Epithelial ovarian cancer is the leading cause of death associated with gynecologic cancer in adult women in developed countries, with overall five-year survival rates of 45% that have remained practically unchanged in recent decades. It is therefore a priority to define prognostic and predictive biomarkers that contribute to raising this figure.
Although some risk genes associated with ovarian cancer are currently known (BRCA1, BRCA2, RAD51C, RAD51D or BRIP1), more than 50% of the susceptibility to ovarian cancer remains unexplained. Determining the susceptibility gene within a family is key, not only for prevention and early detection, but can also have implications for treatment, as is the case with BRCA1 or BRCA2 patients, who are particularly sensitive to PARP inhibitors.
Taking into account these challenges, our main lines of research are:
- The definition of new prognostic and predictive factors based on the genome and immunogenicity of tumours.

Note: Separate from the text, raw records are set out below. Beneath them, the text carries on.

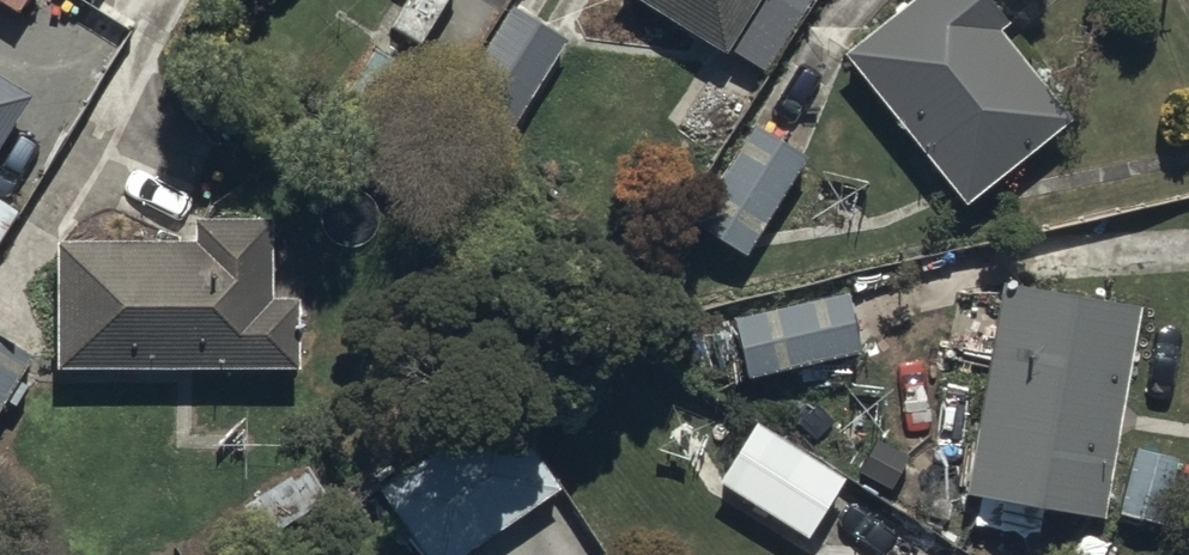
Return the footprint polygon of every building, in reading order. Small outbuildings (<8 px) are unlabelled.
[(508,0),(434,121),(489,154),(563,33),(508,0)] [(766,68),(810,0),(660,0),(766,68)] [(845,41),(965,194),(1074,109),(1002,17),(1010,11),(1001,0),(897,0),(845,41)] [(33,87),(0,66),(0,139),(33,87)] [(806,150),(753,115),(692,210),(743,244),(806,150)] [(0,190),(0,230),(19,201),(0,190)] [(191,227),(55,229),(57,357),(296,356),(296,289),(268,289),(267,205),(191,206),(191,227)] [(1138,303),(999,277),(962,477),(1102,503),(1138,303)] [(845,282),(732,306),(745,366),(858,343),(845,282)] [(0,326),(0,409),(37,348),(0,326)] [(375,482),(425,554),(454,554),(564,479),(505,393),(375,482)]
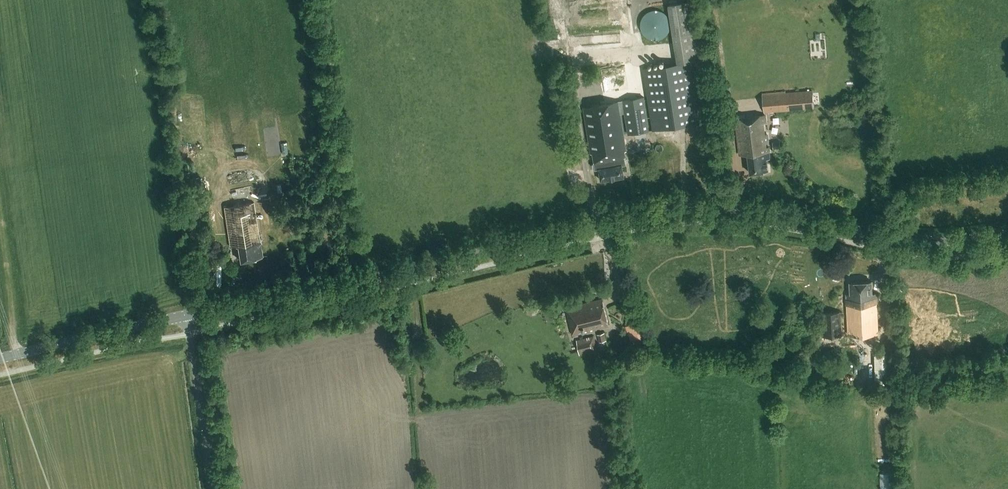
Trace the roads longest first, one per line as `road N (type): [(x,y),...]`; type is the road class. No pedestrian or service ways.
road 1 (tertiary): [(186,315),(670,210),(755,210),(908,240),(1007,234)]
road 2 (tertiary): [(0,359),(186,315)]
road 3 (unclassified): [(212,488),(186,315)]

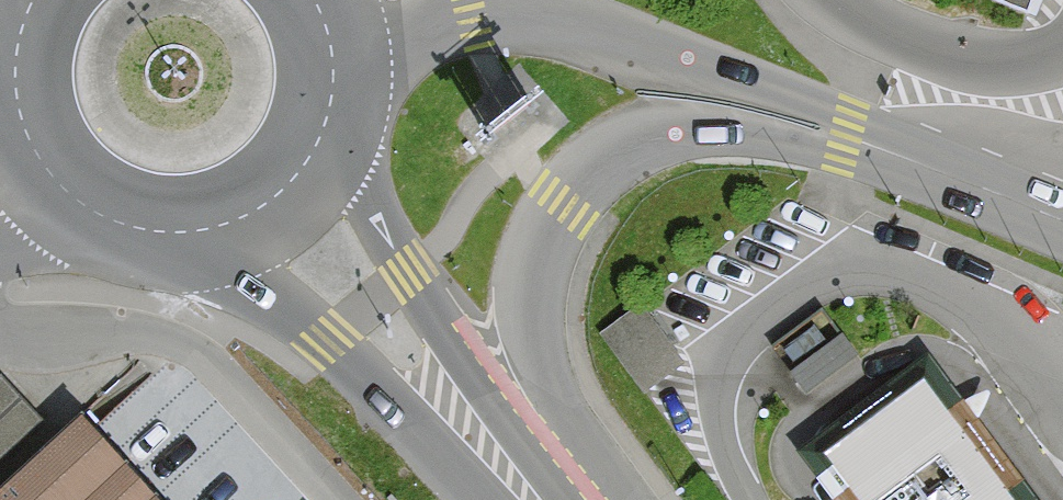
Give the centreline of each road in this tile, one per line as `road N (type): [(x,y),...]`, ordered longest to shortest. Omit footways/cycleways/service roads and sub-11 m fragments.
road 1 (secondary): [(534,499),(386,235),(315,148)]
road 2 (secondary): [(216,226),(285,305),(523,499)]
road 3 (secondary): [(46,168),(81,202),(125,224),(216,226)]
road 4 (secondary): [(315,148),(329,110),(333,58),(316,0)]
road 5 (secondary): [(19,31),(17,106),(46,168)]
road 6 (secondary): [(216,226),(289,183),(315,148)]

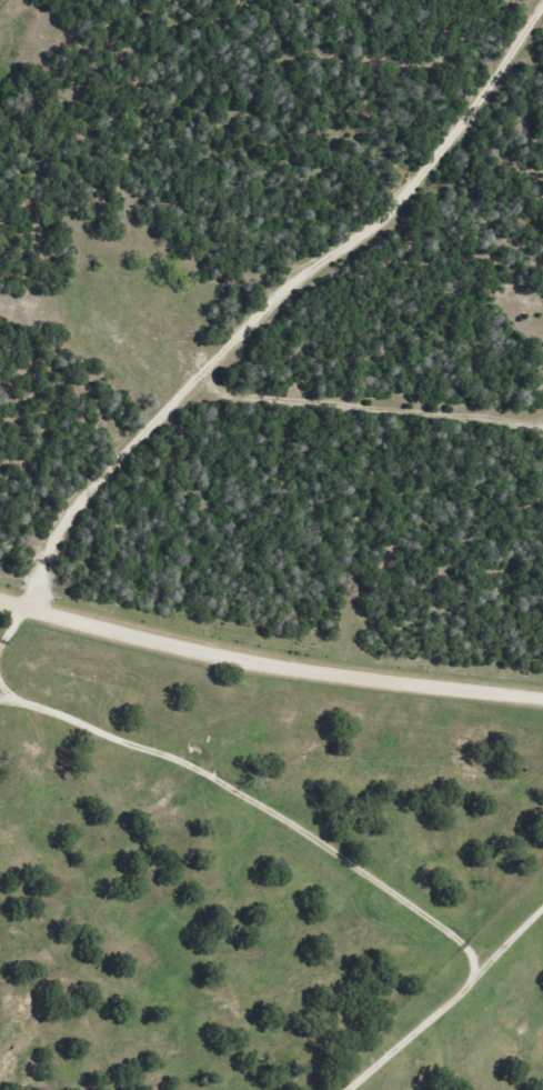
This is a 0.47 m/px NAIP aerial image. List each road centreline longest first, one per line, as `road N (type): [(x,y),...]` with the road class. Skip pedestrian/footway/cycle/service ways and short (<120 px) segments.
road 1 (residential): [(32,604),(38,568),(79,497),(198,382),(542,423)]
road 2 (residential): [(542,692),(314,666),(83,620),(0,595)]
road 3 (residential): [(198,382),(278,286),(389,213),(455,132),(537,0)]
road 4 (residential): [(340,1089),(542,902)]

In our group the genetic information of tumors plays a central role in the search for new biomarkers. Beyond individual changes in DNA sequence, we seek to identify global patterns of alterations in the tumor genome with potential clinical impact (e.g. patterns related to mutational signatures, profiles of genetic material gain and loss or the degree of instability of microsatellite regions). With these markers we aim to optimize the stratification of patients according to the aggressiveness of their disease and to guide individualized treatments by anticipating therapy response. Within this line we are interested in exploring the interaction between genomic biomarkers and tumour immunogenicity. We seek to understand how the combination of these two aspects can inform tumour evolution and offer innovative perspectives for the design of more effective therapeutic strategies.

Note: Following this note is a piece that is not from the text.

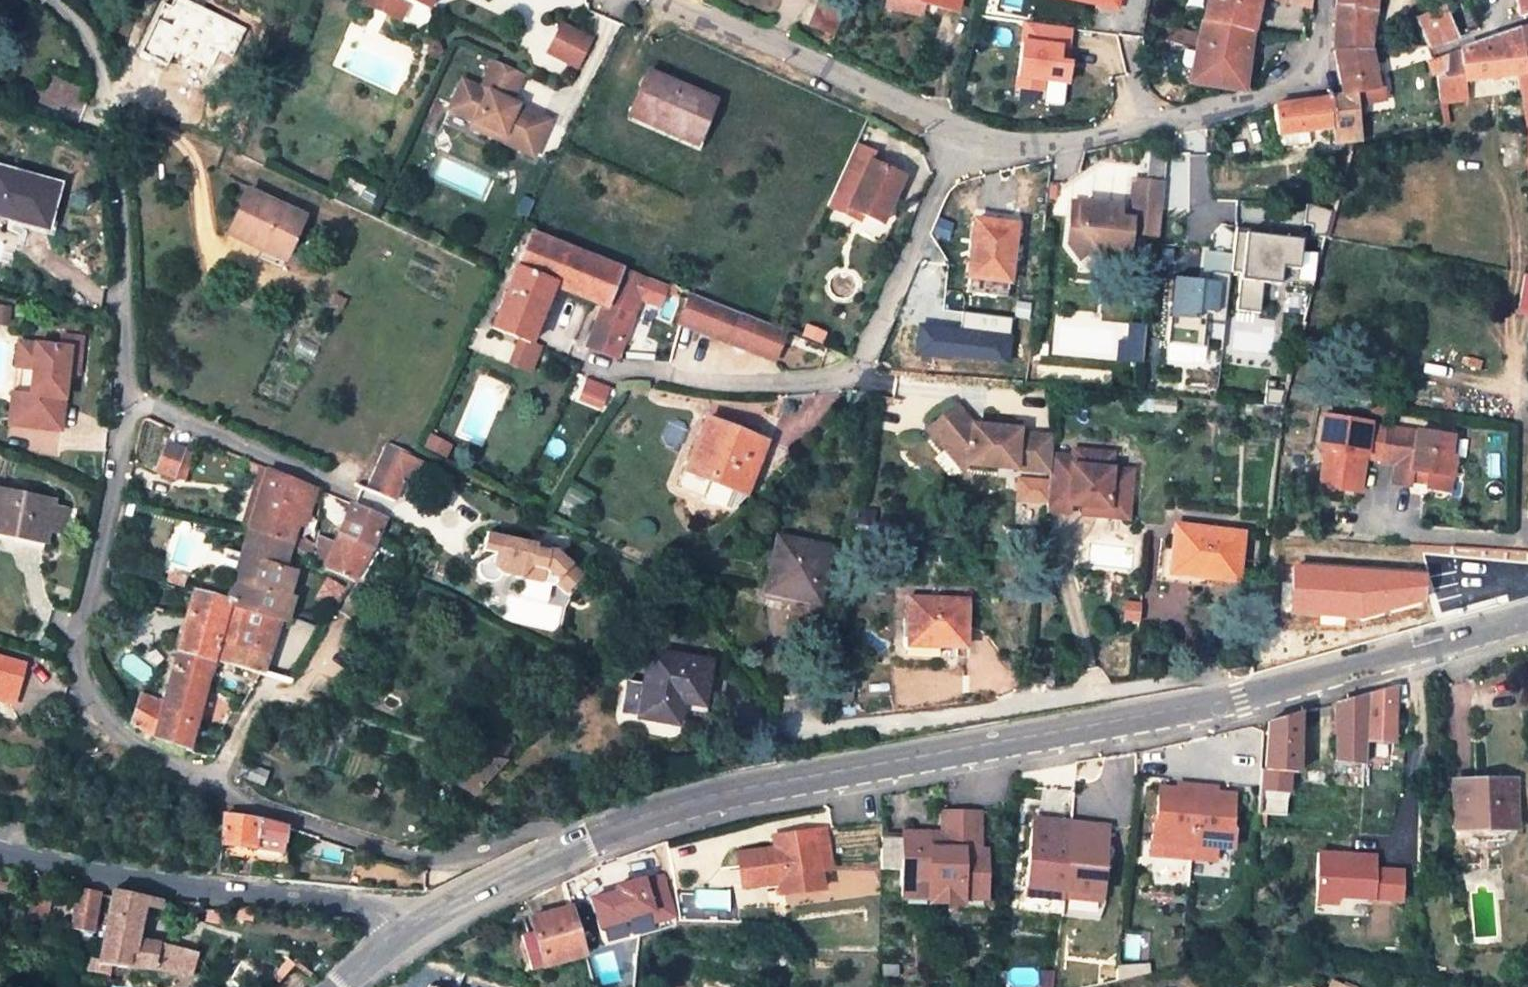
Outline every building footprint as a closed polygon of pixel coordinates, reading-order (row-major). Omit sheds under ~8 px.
[(424,10),(429,0),(404,0),(424,10)] [(925,2),(916,0),(889,0),(889,3),(924,11),(925,2)] [(925,2),(954,9),(956,0),(916,0),(925,2)] [(1113,10),(1115,0),(1054,0),(1113,10)] [(1257,0),(1206,0),(1201,22),(1249,33),(1257,0)] [(1275,0),(1309,8),(1310,0),(1275,0)] [(1334,53),(1367,52),(1368,52),(1373,1),(1380,0),(1337,0),(1334,53)] [(1519,17),(1527,14),(1527,0),(1516,0),(1519,17)] [(1437,6),(1410,17),(1427,49),(1457,37),(1442,4),(1437,6)] [(563,22),(547,56),(581,71),(596,38),(563,22)] [(1060,104),(1068,28),(1014,22),(1006,98),(1060,104)] [(1195,50),(1189,82),(1237,90),(1243,91),(1248,89),(1250,77),(1243,76),(1249,33),(1201,22),(1195,50)] [(1516,33),(1521,75),(1521,80),(1527,79),(1527,29),(1516,33)] [(1438,104),(1462,100),(1463,82),(1521,75),(1516,33),(1442,59),(1442,72),(1432,77),(1438,104)] [(1173,79),(1189,82),(1195,50),(1180,46),(1173,79)] [(1354,107),(1375,102),(1370,77),(1367,52),(1334,53),(1342,97),(1352,96),(1354,107)] [(1430,63),(1432,77),(1442,72),(1442,59),(1430,63)] [(539,157),(556,118),(517,101),(528,75),(492,60),(481,86),(462,78),(446,118),(539,157)] [(1243,76),(1250,77),(1252,65),(1245,65),(1243,76)] [(715,100),(648,71),(628,115),(660,129),(663,123),(697,139),(715,100)] [(1370,77),(1375,102),(1382,101),(1377,76),(1370,77)] [(1276,136),(1332,129),(1334,154),(1350,151),(1352,143),(1358,142),(1354,107),(1352,96),(1342,97),(1273,106),(1275,126),(1276,136)] [(703,142),(697,139),(663,123),(660,129),(628,115),(625,120),(698,153),(703,142)] [(851,146),(829,194),(846,202),(842,211),(856,218),(876,227),(898,179),(866,164),(870,155),(851,146)] [(0,169),(0,218),(9,220),(13,221),(15,213),(48,222),(58,185),(0,169)] [(1174,193),(1189,195),(1192,178),(1180,177),(1178,178),(1174,193)] [(1118,210),(1072,205),(1067,247),(1078,261),(1094,248),(1109,250),(1108,258),(1126,260),(1128,234),(1158,237),(1163,185),(1133,182),(1129,222),(1117,220),(1118,210)] [(248,190),(228,235),(246,244),(251,234),(263,239),(260,243),(286,256),(304,216),(248,190)] [(846,202),(829,194),(822,210),(854,224),(856,218),(842,211),(846,202)] [(1333,213),(1310,206),(1301,240),(1315,244),(1324,246),(1333,213)] [(54,224),(48,222),(15,213),(13,221),(9,220),(7,225),(51,236),(54,224)] [(1016,225),(976,220),(969,276),(1009,282),(1016,225)] [(251,234),(246,244),(284,261),(286,256),(260,243),(263,239),(251,234)] [(604,306),(589,345),(605,353),(615,357),(646,279),(530,234),(490,329),(528,344),(553,285),(604,306)] [(1315,244),(1306,276),(1315,279),(1324,246),(1315,244)] [(1009,282),(969,276),(967,292),(1006,298),(1009,282)] [(1516,312),(1527,314),(1527,277),(1523,276),(1516,312)] [(1162,279),(1161,316),(1209,317),(1210,280),(1162,279)] [(784,332),(690,295),(678,325),(772,362),(784,332)] [(60,349),(25,345),(23,369),(33,371),(31,383),(40,384),(39,397),(30,396),(26,428),(60,432),(65,385),(61,380),(63,374),(78,376),(82,341),(61,338),(60,349)] [(25,345),(18,344),(15,368),(23,369),(25,345)] [(30,396),(12,394),(8,427),(26,428),(30,396)] [(1269,412),(1268,420),(1279,421),(1281,405),(1265,404),(1264,412),(1269,412)] [(956,406),(926,429),(943,451),(967,453),(966,466),(1046,475),(1048,457),(1050,439),(1016,436),(1017,425),(983,421),(982,432),(970,431),(971,426),(956,406)] [(1322,415),(1318,449),(1323,449),(1320,470),(1334,473),(1332,488),(1359,492),(1362,472),(1379,474),(1386,432),(1387,427),(1369,425),(1369,422),(1322,415)] [(760,440),(706,418),(678,488),(726,506),(738,495),(760,440)] [(1386,432),(1379,474),(1378,477),(1393,479),(1393,485),(1408,487),(1410,432),(1410,431),(1400,430),(1400,433),(1386,432)] [(1449,492),(1454,456),(1449,455),(1452,436),(1417,430),(1417,432),(1410,431),(1410,432),(1408,487),(1413,488),(1413,483),(1427,485),(1427,489),(1449,492)] [(760,440),(738,495),(745,497),(767,443),(760,440)] [(184,450),(166,443),(155,472),(173,479),(184,450)] [(413,457),(385,445),(365,489),(394,501),(413,457)] [(967,453),(943,451),(959,471),(966,466),(967,453)] [(1070,459),(1048,457),(1046,475),(1042,514),(1065,516),(1067,500),(1079,502),(1077,518),(1103,520),(1105,504),(1126,507),(1129,475),(1109,473),(1089,470),(1091,455),(1071,453),(1070,459)] [(1091,455),(1089,470),(1109,473),(1111,457),(1091,455)] [(246,536),(290,547),(293,537),(305,498),(309,487),(267,470),(246,536)] [(1317,486),(1332,488),(1334,473),(1320,470),(1317,486)] [(309,487),(305,498),(311,500),(315,489),(309,487)] [(0,490),(0,534),(44,543),(52,501),(0,490)] [(1105,504),(1103,520),(1124,523),(1126,507),(1105,504)] [(354,505),(351,505),(339,536),(371,551),(376,541),(386,518),(354,505)] [(1242,534),(1175,526),(1170,575),(1235,583),(1242,534)] [(537,543),(501,535),(497,553),(478,562),(477,569),(478,573),(481,577),(486,580),(492,580),(498,578),(500,575),(502,571),(521,575),(532,565),(547,568),(558,579),(556,582),(567,593),(585,574),(559,549),(549,548),(549,550),(537,547),(537,543)] [(777,535),(765,588),(795,594),(794,599),(818,603),(830,547),(777,535)] [(284,602),(294,571),(283,567),(290,547),(246,536),(228,595),(226,601),(242,606),(232,644),(267,656),(277,622),(284,602)] [(367,557),(371,551),(339,536),(336,544),(325,572),(351,584),(355,577),(367,557)] [(297,552),(302,543),(293,537),(290,547),(297,552)] [(336,544),(323,538),(314,564),(325,572),(336,544)] [(314,547),(307,543),(302,550),(309,554),(314,547)] [(400,552),(397,559),(403,562),(405,556),(400,552)] [(355,577),(362,580),(374,561),(367,557),(355,577)] [(795,594),(765,588),(763,600),(793,606),(794,599),(795,594)] [(188,749),(213,661),(260,675),(267,656),(232,644),(242,606),(226,601),(228,595),(223,594),(221,600),(193,592),(163,700),(154,701),(141,694),(130,725),(160,742),(186,750),(188,749)] [(966,601),(911,599),(909,646),(965,648),(966,601)] [(285,624),(291,604),(284,602),(277,622),(285,624)] [(562,628),(545,620),(536,640),(552,647),(562,628)] [(642,685),(626,682),(620,714),(677,725),(681,708),(682,703),(687,704),(690,693),(704,696),(711,662),(648,651),(642,685)] [(302,663),(286,657),(278,680),(289,684),(302,663)] [(13,703),(22,666),(0,660),(0,699),(13,703)] [(1365,741),(1392,742),(1396,685),(1368,692),(1366,739),(1365,741)] [(1332,703),(1333,735),(1366,739),(1368,692),(1332,703)] [(702,712),(704,696),(690,693),(687,704),(682,703),(681,708),(702,712)] [(1288,772),(1295,772),(1295,764),(1299,721),(1300,712),(1268,721),(1263,770),(1260,770),(1259,784),(1288,786),(1288,772)] [(1301,764),(1304,721),(1299,721),(1295,764),(1301,764)] [(1366,739),(1333,735),(1334,759),(1332,783),(1362,786),(1365,741),(1366,739)] [(486,747),(475,744),(473,750),(484,753),(486,747)] [(507,752),(493,748),(491,756),(505,760),(507,752)] [(473,750),(450,781),(474,795),(508,761),(505,760),(491,756),(484,753),(473,750)] [(269,771),(244,762),(238,776),(263,785),(269,771)] [(1510,782),(1455,783),(1456,828),(1511,826),(1510,782)] [(1264,815),(1286,816),(1288,786),(1259,784),(1256,814),(1264,815)] [(1164,857),(1189,859),(1195,787),(1175,786),(1175,791),(1157,789),(1154,822),(1151,824),(1149,842),(1165,843),(1164,857)] [(1195,787),(1189,859),(1214,861),(1215,847),(1231,849),(1232,830),(1229,828),(1232,795),(1214,794),(1214,789),(1195,787)] [(252,853),(278,857),(285,828),(258,820),(223,815),(220,845),(253,850),(252,853)] [(1105,901),(1112,824),(1038,819),(1030,898),(1105,901)] [(825,829),(772,837),(773,848),(736,853),(740,886),(778,880),(778,876),(819,870),(831,868),(825,829)] [(930,886),(931,832),(899,832),(899,837),(880,836),(881,870),(899,870),(899,885),(930,886)] [(979,839),(952,840),(950,857),(950,873),(965,872),(966,857),(979,857),(979,839)] [(283,857),(278,857),(252,853),(253,850),(220,845),(219,854),(282,863),(283,857)] [(1305,848),(1304,901),(1328,901),(1328,897),(1398,898),(1399,864),(1371,864),(1371,848),(1305,848)] [(636,890),(623,869),(608,877),(621,899),(636,890)] [(780,891),(821,887),(819,873),(819,870),(778,876),(778,880),(780,891)] [(930,886),(899,885),(899,898),(930,899),(930,886)] [(970,888),(959,887),(957,899),(968,901),(970,888)] [(36,888),(28,919),(37,922),(35,927),(42,929),(48,907),(53,892),(36,888)] [(521,936),(530,970),(585,954),(577,925),(567,889),(546,896),(550,912),(528,918),(532,933),(521,936)] [(100,894),(79,890),(71,928),(92,932),(100,894)] [(132,947),(128,946),(138,905),(140,896),(112,891),(96,961),(89,960),(86,970),(106,974),(108,964),(189,974),(195,952),(158,943),(135,939),(132,947)] [(63,894),(53,892),(48,907),(58,909),(63,894)] [(138,905),(157,908),(161,900),(140,896),(138,905)] [(592,953),(584,923),(577,925),(585,954),(592,953)] [(92,932),(71,928),(69,937),(87,944),(92,932)] [(1244,935),(1236,937),(1238,946),(1246,943),(1244,935)] [(1114,956),(1101,954),(1099,977),(1111,978),(1114,956)] [(237,963),(229,980),(243,986),(263,986),(268,979),(237,963)] [(897,977),(898,965),(882,964),(881,982),(888,982),(888,977),(897,977)]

- Identification of genes and genetic variants associated with susceptibility to ovarian cancer.
In this area of work we use different strategies that include the study of highly selected risk families and case-control studies in the context of collaborations with international consortia that allow us to evaluate thousands of patients. This line includes in-depth characterization of candidate variants to elucidate their pathogenicity including in silico tools and in vitro functional studies.

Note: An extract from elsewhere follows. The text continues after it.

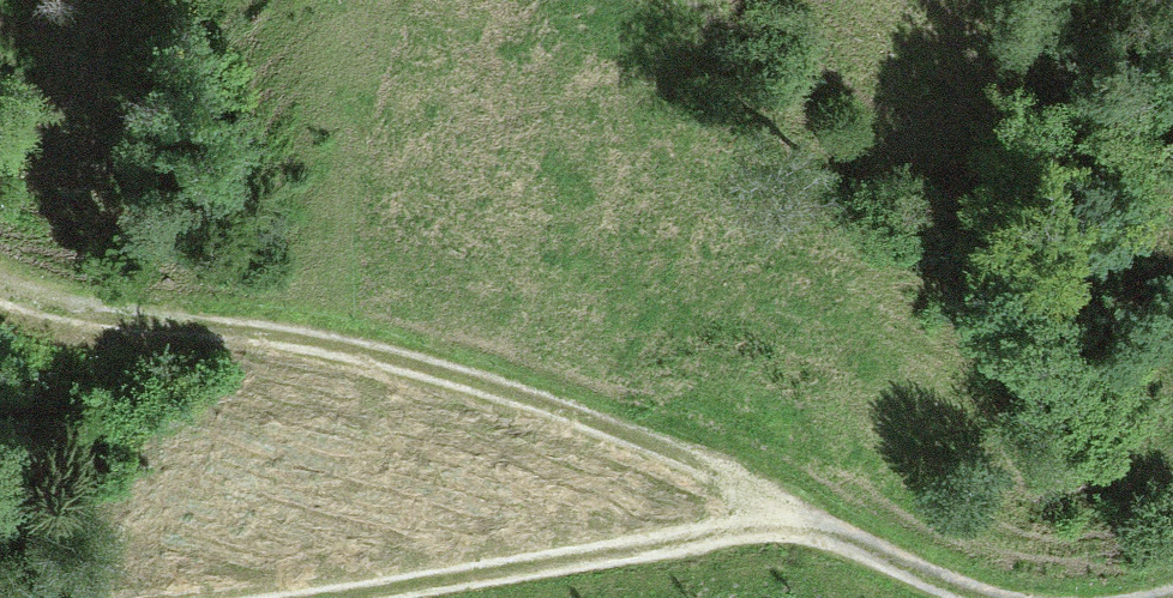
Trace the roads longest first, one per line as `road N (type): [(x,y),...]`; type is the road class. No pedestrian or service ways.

- Elucidation of the clinical relevance of defects in Mismatch Repair (MMR) in ovarian cancer.
The correct identification of tumors with alterations in MMR has become particularly relevant in recent years since it has been described that they respond favorably to immunotherapy treatments. We are therefore analyzing the molecular and clinical characteristics of ovarian tumors with alterations in this pathway and generating, through the use of machine learning tools, a predictor of defects in the MMR based on characteristics of the tumor genome. With this predictor we seek to overcome the existing limitations of standard diagnostic techniques and to favor a correct stratification of patients to adequately guide clinical decisions.
Our group uses a multidisciplinary approach that integrates omics, molecular and cellular biology approaches, bioinformatics analysis and close collaborations with clinical and computational experts.